Churchill Manitoba is a fascinating little town of about 800 residents in Canada’s sub-arctic region about a million miles from anywhere. It’s not possible to drive to Churchill. You fly or take a really long train ride from Winnipeg, or arrive by boat in the warm weather months when Hudson Bay is not frozen.
In a place so small and so remote, a visitor naturally wonders if they’ll be able to find a good place to eat.
Never fear. One of four good restaurants in little Churchill, Gypsy’s began life as a good local bakery by a guy who came to town working as a stevedore – someone who loads and unloads ocean-going vessels. It’s like a longshoreman, but on the great Hudson Bay, they are called steamadors.
I never learned this guy’s real name. Because he wore an earring, everyone just called him Gypsy. About 20 years ago, Gypsy got tired of the cold and snow and early mornings and polar bears, so he sold the business to a Portuguese family named da Silva.
Where to Eat in Churchill Manitoba
Gypsy’s is still the best place in Churchill, heck anywhere in Canada, for pastries and a cup of coffee. It’s the place where the local mushers come in the morning for their coffee and local gossip. And it’s where travelers from around the world come for a hearty meal before and after a day on the tundra watching polar bears or in a kayak playing with beluga whales.
During polar bear season in Churchill, which is about June to November, the da Silvas work almost 20 hours a day, supported by a staff of 19. When the freeze-up happens on Hudson Bay and the polar bears head out on the ice in search of ringed seals for lunch, the restaurant is not so busy.

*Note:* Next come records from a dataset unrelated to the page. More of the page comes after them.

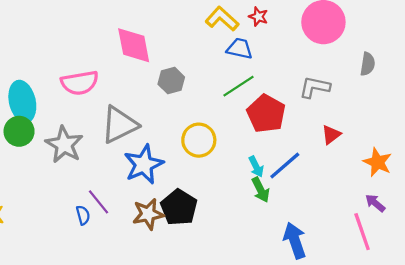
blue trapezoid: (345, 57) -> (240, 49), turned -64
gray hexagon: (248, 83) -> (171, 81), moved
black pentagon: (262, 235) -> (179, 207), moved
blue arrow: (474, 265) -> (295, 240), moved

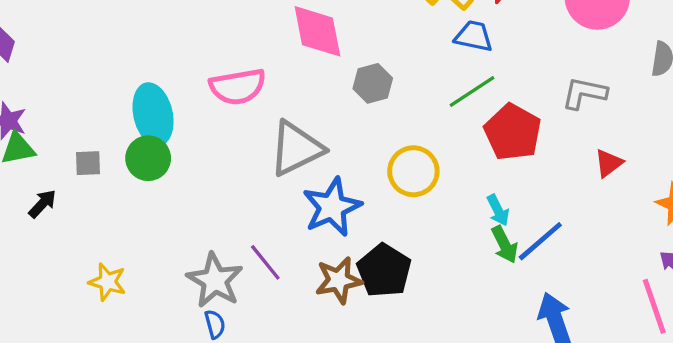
gray star: (64, 145) -> (215, 280), moved
blue line: (285, 165) -> (540, 241), moved
blue semicircle: (83, 215) -> (215, 324), moved

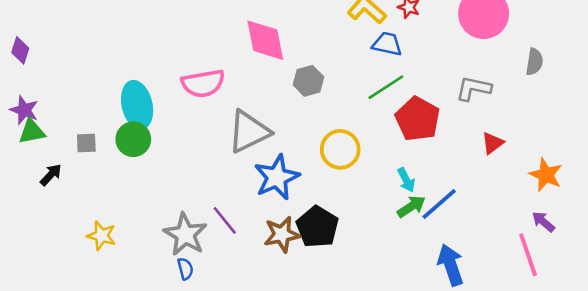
green arrow: (505, 244) -> (411, 206), turned -96

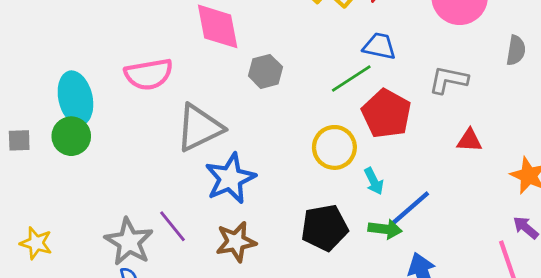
blue trapezoid: (387, 44) -> (379, 46), moved
red triangle: (492, 143) -> (469, 140), turned 40
yellow circle: (340, 149) -> (334, 147), moved
green arrow: (411, 206) -> (385, 229), moved, turned 40
black pentagon: (317, 227) -> (325, 228), moved, turned 30

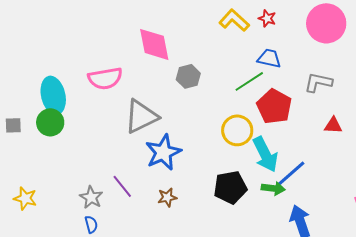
cyan arrow: (374, 181) -> (265, 154), size x1.8
gray star: (129, 242) -> (91, 197), size x0.7
brown star: (236, 242) -> (167, 197), size x0.7

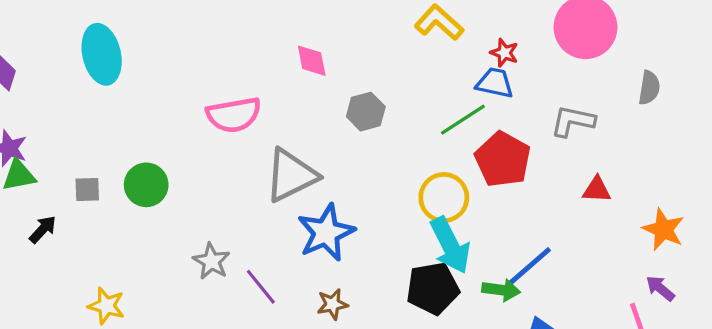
red star: (267, 18) -> (504, 53), moved
pink diamond: (154, 44) -> (312, 61), size x0.6
cyan ellipse: (53, 95) -> (102, 54), moved
cyan arrow: (265, 154) -> (450, 245), moved
gray star: (91, 197) -> (211, 261), moved

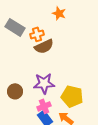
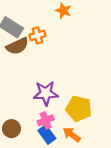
brown semicircle: (44, 46) -> (17, 46), moved
brown circle: (15, 91) -> (11, 129), moved

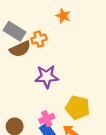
purple star: (46, 93) -> (47, 77), moved

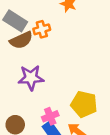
purple star: (47, 77) -> (31, 78), moved

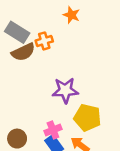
purple star: (31, 78) -> (65, 90), moved

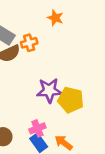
yellow pentagon: (88, 118) -> (71, 100), moved

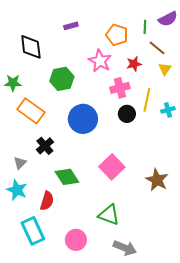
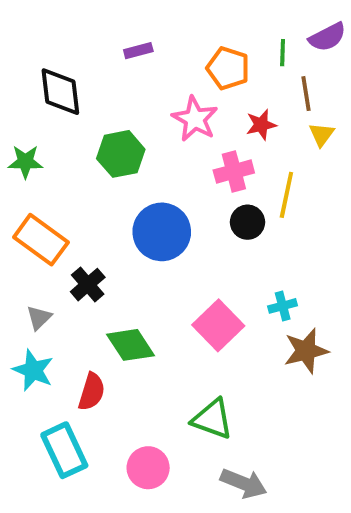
brown line: (157, 48) -> (306, 94), turned 42
cyan cross: (168, 110) -> (283, 306), moved
orange rectangle: (31, 111) -> (41, 240), moved
brown star: (157, 180) -> (306, 351), turned 30

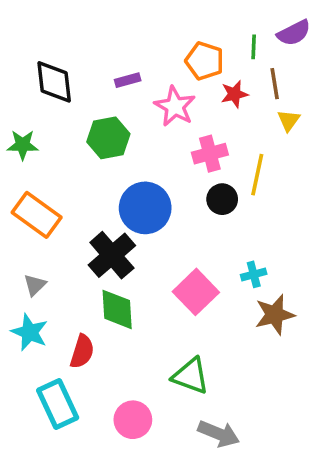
purple rectangle: (138, 51) -> (128, 80), moved
red star: (261, 125) -> (234, 94), moved
black cross: (88, 285) -> (112, 255), moved, size x1.5
green diamond: (131, 345) -> (117, 309), turned 30

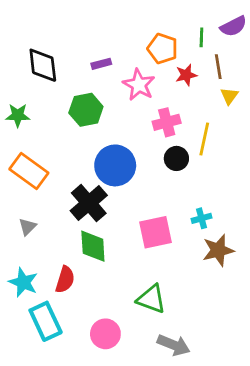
pink square: (196, 292) -> (156, 232), turned 32
cyan star: (30, 332) -> (23, 282), moved

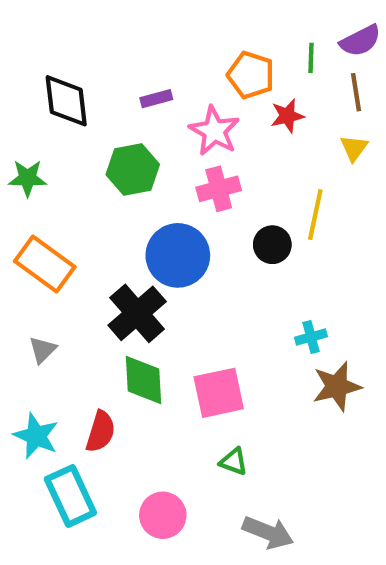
brown line: (218, 67) -> (356, 92), moved
pink cross: (167, 122) -> (219, 189), moved
pink square: (156, 232) -> (219, 393), moved
green triangle: (151, 299) -> (234, 462), size x0.6

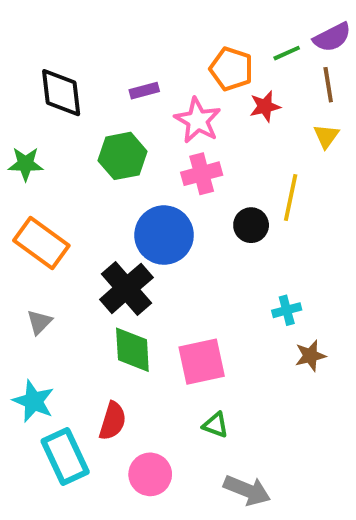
green line: (311, 58) -> (287, 53), turned 64
brown star: (337, 386) -> (310, 356), size x0.7
red semicircle: (101, 431) -> (113, 421), moved

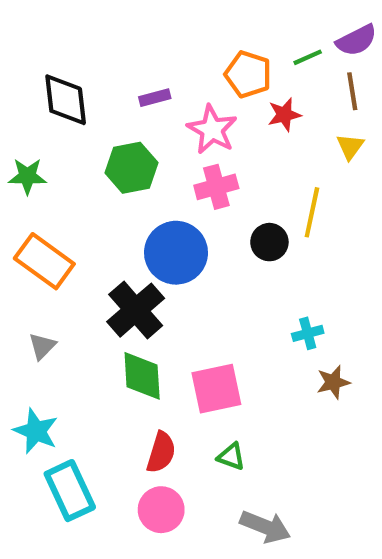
red semicircle: (113, 421) -> (161, 452), moved

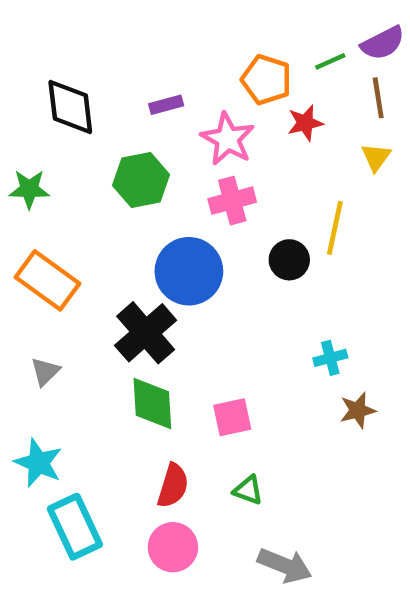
pink square: (216, 389) -> (232, 417), size x0.7

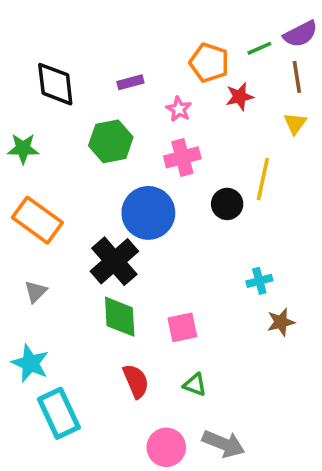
pink star: (228, 139) -> (179, 109), size x0.6
red semicircle: (173, 486) -> (136, 381), turned -40
pink circle: (173, 547) -> (166, 447), moved

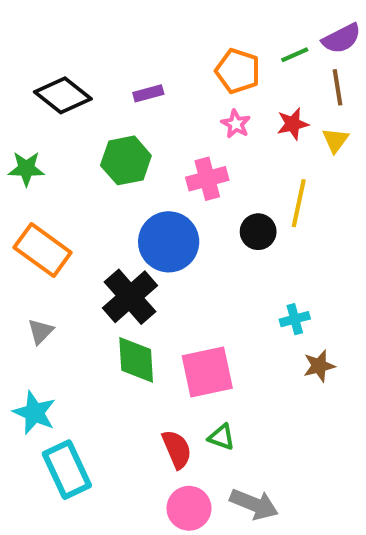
black diamond: (55, 84) -> (63, 95), turned -45
red star: (240, 97) -> (293, 124), moved
pink star: (179, 109) -> (236, 124), moved
pink square: (182, 327) -> (207, 372), size x1.5
red semicircle: (136, 381) -> (177, 449), moved

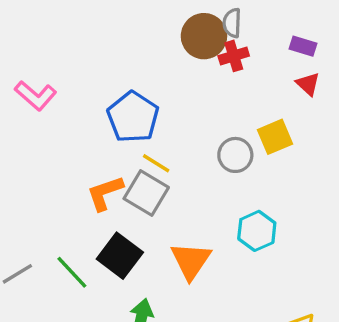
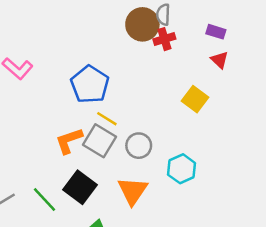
yellow square: (275, 137) -> (195, 99), turned -30
gray circle: (235, 155) -> (139, 146), moved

That’s when Helen and her family take off to the Caribbean or to visit their family in Portugal for two months or more. By what I witnesses of their work ethic and good product, they are truly deserving of a good vacation.
There’s nothing really fancy about Gypsy’s, although the wine list is quite impressive for this remote part of the world. Their soups, sandwiches and entrees are all homemade, as are the pastries and everything else. The da Silva’s Portuguese heritage can be tasted in the piri hot sauce mixed into the tuna sandwiches, and also in the Chorizo sandwiches.
The freight train, which is the only way for goods to arrive in Churchill, comes just once or twice a week, depending on the season. Talk about a challenge for planning your menu and ordering supplies!
But the food is good at Gypsy’s, the people are friendly and the bathrooms clean – what else can you ask for in this or any other part of the world.